The Notebooks of Leonardo Da Vinci
by
[Reynal & Hitchcock, 2 vols., $1.5,00]
CLEARLY presenting the gist of Leonardo da Vinci’s commentary on life, this translation is the most comprehensive approach to his character in the English language. The two volumes contain 1294 pages arranged under fifty headings, with a useful index and sixty-four significant illustrations. These excellent photogravures suggest the appearance of the original manuscripts, in which one or more drawings accompany almost every observation. Leonardo’s finished work was to have been the first completely illustrated encyclopædia ever devised.
To-day, four hundred years after their composition, the notebooks still hold much useful information. Their greatest value lies in the fields of art. education, the history of culture and philosophy, but for specialists interested in any given scientific field the notes offer few new solutions. They can be of great use in teaching a method of scientific exploration or in demonstrating the tremendous potentialities of the human mind. Moreover, artists can here find an almost complete edition of da Vinci’s Treatise on Painting, particularly valuable at a time when their art, influenced by the motion pictures, again shows a tendency toward realistic portrayal and the mural style.

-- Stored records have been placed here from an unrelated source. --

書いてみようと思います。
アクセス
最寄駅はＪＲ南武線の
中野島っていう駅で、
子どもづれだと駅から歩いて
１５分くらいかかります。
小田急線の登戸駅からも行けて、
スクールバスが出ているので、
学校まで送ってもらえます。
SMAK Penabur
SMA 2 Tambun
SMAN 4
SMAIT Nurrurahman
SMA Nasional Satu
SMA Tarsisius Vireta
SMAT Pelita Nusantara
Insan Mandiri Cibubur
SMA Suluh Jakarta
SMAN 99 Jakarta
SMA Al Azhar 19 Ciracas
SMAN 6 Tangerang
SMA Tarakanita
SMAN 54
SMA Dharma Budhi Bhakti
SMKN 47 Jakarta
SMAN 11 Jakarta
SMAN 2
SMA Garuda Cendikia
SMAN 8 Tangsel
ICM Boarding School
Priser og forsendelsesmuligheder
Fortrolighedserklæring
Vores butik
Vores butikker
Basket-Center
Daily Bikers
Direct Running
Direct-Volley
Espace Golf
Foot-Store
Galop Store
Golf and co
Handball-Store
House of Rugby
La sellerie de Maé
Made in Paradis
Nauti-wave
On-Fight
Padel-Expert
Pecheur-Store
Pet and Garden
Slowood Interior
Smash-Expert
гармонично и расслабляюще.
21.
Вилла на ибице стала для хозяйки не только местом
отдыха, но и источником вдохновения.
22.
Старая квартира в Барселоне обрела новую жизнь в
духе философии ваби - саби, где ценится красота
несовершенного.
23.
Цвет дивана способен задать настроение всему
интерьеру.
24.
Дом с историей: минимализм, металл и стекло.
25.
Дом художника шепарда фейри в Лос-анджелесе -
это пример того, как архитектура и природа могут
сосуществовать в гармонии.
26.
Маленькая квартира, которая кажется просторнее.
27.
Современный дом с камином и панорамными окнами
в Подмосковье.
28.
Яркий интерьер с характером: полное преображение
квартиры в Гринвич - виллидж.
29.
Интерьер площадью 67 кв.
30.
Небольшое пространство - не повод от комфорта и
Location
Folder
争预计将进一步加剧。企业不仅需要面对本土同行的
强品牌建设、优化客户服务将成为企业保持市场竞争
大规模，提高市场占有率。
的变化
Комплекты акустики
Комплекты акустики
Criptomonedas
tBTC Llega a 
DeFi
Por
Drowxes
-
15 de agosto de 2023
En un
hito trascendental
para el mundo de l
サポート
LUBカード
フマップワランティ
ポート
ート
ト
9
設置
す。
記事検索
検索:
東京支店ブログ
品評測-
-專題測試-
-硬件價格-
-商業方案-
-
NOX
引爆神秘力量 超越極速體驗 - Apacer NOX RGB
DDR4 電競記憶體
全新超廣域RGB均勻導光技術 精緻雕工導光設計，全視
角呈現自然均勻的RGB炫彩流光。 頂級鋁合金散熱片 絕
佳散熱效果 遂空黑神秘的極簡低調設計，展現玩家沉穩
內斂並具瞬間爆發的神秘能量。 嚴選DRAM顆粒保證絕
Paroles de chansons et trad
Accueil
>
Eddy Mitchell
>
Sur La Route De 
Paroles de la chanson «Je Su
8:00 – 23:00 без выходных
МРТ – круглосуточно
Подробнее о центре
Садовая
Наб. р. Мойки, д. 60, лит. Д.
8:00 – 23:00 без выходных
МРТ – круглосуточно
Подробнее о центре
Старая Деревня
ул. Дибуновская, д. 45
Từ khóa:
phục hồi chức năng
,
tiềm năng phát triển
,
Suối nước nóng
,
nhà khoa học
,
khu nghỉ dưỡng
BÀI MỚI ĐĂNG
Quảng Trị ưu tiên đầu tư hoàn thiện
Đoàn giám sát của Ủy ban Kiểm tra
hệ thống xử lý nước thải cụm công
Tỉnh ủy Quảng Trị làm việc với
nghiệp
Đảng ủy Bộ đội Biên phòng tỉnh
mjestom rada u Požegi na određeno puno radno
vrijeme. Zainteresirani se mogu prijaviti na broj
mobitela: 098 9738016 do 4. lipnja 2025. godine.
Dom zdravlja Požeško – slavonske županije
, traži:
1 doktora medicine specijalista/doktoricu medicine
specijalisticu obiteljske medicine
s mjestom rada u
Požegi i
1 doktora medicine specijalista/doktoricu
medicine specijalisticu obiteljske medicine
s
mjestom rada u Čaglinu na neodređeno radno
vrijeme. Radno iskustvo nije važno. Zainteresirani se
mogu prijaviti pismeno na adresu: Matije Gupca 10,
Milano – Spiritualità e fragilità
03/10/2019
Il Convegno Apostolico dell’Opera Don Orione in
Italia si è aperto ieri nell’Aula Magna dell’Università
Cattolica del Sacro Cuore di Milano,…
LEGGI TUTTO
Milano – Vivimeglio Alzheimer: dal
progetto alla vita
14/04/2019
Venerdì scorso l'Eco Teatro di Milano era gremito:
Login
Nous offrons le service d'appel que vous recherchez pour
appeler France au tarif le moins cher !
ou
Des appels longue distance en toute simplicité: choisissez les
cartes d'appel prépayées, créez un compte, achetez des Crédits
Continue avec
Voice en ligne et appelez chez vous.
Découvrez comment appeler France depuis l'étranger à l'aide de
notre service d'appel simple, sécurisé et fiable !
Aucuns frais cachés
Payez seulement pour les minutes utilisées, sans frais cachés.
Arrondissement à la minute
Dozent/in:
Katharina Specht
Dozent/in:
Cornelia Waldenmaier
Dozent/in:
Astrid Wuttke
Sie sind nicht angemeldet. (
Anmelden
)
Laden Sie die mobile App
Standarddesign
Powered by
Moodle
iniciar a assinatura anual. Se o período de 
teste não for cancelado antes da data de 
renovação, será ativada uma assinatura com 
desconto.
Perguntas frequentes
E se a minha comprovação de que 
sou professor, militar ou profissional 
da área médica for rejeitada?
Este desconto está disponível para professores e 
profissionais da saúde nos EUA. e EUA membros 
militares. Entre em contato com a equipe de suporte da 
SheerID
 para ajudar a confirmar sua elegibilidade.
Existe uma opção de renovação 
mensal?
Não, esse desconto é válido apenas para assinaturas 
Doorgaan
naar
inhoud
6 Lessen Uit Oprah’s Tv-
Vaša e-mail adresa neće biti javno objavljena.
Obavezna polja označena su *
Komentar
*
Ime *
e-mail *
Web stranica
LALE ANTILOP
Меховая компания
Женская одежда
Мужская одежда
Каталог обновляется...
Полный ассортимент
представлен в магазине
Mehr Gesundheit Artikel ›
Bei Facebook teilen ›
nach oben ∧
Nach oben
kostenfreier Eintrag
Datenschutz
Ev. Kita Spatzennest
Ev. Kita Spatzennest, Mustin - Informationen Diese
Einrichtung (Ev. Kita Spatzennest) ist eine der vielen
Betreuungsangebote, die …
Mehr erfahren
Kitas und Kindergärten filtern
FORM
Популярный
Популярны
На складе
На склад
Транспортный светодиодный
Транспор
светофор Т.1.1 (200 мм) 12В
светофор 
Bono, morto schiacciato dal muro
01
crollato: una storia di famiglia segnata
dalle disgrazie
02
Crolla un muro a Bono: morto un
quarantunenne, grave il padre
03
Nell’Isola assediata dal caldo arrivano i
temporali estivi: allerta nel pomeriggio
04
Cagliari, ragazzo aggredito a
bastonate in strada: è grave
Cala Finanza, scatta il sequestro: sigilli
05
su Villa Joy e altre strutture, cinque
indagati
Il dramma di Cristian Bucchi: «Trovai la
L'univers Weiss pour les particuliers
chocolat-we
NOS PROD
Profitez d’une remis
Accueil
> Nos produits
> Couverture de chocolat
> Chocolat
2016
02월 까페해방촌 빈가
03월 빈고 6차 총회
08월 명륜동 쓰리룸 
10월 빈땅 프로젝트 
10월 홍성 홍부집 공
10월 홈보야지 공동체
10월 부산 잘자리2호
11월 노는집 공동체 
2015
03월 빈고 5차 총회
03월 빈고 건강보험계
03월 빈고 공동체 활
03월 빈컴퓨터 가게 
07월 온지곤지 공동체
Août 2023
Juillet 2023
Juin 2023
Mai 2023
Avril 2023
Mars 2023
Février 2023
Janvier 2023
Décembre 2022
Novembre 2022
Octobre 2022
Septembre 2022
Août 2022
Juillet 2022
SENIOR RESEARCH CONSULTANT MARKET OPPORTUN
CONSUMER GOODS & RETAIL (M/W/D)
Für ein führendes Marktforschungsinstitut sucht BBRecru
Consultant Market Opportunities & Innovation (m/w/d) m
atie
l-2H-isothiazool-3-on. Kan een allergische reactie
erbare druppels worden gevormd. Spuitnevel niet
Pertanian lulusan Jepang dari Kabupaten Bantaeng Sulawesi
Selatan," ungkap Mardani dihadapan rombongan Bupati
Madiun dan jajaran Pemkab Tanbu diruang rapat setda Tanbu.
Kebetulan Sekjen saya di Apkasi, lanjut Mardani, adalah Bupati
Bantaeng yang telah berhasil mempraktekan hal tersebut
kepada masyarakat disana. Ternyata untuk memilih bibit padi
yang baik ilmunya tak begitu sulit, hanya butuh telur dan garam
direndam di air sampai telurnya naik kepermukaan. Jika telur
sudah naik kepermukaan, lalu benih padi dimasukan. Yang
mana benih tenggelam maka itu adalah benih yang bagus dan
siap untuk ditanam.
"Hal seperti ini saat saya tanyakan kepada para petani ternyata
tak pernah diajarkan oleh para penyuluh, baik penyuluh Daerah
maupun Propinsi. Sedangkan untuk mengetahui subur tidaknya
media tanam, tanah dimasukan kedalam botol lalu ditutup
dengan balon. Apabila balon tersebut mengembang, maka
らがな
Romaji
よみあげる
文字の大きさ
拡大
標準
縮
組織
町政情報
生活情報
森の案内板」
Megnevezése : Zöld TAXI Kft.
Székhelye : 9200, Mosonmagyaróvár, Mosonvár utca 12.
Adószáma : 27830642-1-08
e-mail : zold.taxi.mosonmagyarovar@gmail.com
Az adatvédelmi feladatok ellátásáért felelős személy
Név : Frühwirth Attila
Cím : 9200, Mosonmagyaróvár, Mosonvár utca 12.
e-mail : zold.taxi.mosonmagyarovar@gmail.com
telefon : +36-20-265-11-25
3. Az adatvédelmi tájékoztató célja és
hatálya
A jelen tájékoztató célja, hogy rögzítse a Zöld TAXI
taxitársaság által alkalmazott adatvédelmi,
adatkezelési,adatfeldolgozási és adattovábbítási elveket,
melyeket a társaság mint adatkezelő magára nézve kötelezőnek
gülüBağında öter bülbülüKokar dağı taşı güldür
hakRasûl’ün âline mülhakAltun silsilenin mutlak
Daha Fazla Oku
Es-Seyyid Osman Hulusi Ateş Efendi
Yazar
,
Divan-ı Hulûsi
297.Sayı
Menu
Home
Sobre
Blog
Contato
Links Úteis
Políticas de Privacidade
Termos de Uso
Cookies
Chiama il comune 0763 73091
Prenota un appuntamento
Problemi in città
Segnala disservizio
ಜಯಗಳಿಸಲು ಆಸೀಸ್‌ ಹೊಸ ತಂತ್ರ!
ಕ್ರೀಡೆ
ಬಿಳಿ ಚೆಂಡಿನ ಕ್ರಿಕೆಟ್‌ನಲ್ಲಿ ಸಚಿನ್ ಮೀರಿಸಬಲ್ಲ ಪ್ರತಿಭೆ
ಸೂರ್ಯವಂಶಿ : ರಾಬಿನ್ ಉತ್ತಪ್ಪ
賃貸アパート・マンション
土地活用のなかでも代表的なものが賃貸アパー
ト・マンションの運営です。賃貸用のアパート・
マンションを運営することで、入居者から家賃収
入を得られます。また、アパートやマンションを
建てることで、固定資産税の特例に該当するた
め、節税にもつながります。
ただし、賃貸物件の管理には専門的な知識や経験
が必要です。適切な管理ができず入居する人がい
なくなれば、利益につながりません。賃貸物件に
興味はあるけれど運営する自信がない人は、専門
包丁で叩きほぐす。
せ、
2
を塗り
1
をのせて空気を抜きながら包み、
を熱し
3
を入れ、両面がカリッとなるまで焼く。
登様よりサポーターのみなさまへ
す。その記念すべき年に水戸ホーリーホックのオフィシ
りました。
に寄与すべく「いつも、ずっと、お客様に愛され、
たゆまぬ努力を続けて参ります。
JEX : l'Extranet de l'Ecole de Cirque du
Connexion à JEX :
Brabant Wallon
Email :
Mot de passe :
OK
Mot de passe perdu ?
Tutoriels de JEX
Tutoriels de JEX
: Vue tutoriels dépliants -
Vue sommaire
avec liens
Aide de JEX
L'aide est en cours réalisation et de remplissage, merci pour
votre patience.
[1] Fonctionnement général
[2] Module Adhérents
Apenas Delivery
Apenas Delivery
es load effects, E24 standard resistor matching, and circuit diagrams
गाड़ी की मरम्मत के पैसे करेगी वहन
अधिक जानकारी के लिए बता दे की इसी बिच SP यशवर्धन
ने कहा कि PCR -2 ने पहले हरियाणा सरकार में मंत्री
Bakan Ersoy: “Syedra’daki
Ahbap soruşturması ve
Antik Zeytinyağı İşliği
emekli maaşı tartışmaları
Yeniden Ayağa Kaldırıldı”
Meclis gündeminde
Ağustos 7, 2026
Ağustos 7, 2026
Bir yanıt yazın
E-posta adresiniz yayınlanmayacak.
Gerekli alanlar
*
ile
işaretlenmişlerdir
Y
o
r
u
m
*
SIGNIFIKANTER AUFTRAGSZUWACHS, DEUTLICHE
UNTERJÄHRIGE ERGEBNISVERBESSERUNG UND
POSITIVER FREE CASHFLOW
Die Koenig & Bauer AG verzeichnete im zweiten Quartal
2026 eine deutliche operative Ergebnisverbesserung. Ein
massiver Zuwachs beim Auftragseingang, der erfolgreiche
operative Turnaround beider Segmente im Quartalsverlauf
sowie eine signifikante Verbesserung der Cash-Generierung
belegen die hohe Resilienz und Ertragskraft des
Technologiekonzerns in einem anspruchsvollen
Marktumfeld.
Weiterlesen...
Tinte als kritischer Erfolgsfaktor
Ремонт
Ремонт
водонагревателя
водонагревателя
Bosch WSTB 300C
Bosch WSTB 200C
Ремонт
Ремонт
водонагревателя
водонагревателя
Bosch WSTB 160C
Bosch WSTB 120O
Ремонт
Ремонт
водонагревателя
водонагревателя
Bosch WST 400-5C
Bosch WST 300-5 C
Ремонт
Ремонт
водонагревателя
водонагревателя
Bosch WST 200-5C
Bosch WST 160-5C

Classicists will be gratified to discover among the notes numerous adaptations from Plato, Aristotle, Lucretius, Ovid, Horace, and Marcus Aurelius. Lesser-known writers such as the historian Ammianus Marcellinus. the philosopher Boethius, and the physician. Cornelius Celsus, as well as the scientists and engineers Euclid, Archimedes, and Vitruvius, also contributed thoughts from antiquity. Mediæval scholars will notice that Leonardo improved upon his Gothic predecessors, Albertus Magnus, Villard de Honneconrt, and Roger Bacon, recasting the misunderstood theories of Aristotle, evaluating them by discovering and applying to them the scientific experimental methods of their original Greek creator. The scholar Leonardo appears as the final mediæval intermediary between antiquity and those French Encyclopædists whose programme became the basis of the modern university. The objectivity and accuracy of Leonardo’s new scientific observations seem almost miraculous when one considers the century in which they were made. They evidence a clarity of vision which strengthens Lombroso’s contention that ‘this man presents the only example of a normal, universally-minded genius.’
Mr. MacCurdy’s splendid informative preface, in the main sympathetic and accurate, has one weakness: its author still subscribes to the Victorian literary interpretation of Leonardo’s character which pictures Leonardo as a thwarted artist incapable of affection for women. The translator has omitted from these volumes several pages in which Leonardo describes his attitude toward the world of womankind and his own emotional life. Because of these omissions and in view of the fact that in some places varying translations are possible when certain passages are not separated from their context and illustrations, it may seem a bit premature for the publishers to advertise this as ’the definitive edition.’
Mr. MacCurdy has reprinted unchanged the ‘Record of the Manuscripts’ from his smaller l923 edition. Had he availed himself more completely of the recent research of Gerolamo Calvi and Kenneth Clark he might easily have dated each note so that the reader could gain some idea of the development of Leonardo’s thoughts. For example: Leonardo’s invention of war machines might be seen to have ended after Leonardo decided, probably during the campaign with Borgia, that war was ’the most bestial madness.’ Again, MacCurdy’s expressed belief that the aging Leonardo gradually substituted activity in science for that in art could be disproved by inclusion of one of the youthful sketches or earliest manuscript pages which show equal activity in both fields. Moreover, most of Leonardo’s significant paintings reached completion after his fortieth year. The inference can be drawn from the evidence in this magnificent collection of notes that, with an Aristotelian programme of symmetrical growth, Leonardo, like a Gothic cathedral, was obliged to develop slowly in all directions.
These criticisms of MacCurdy’s preface should not be taken as an indication that the two monumental volumes lack integrity, or that they are not tremendously worth-while. Few of a later generation would have had the foresight to begin or the patience to complete them.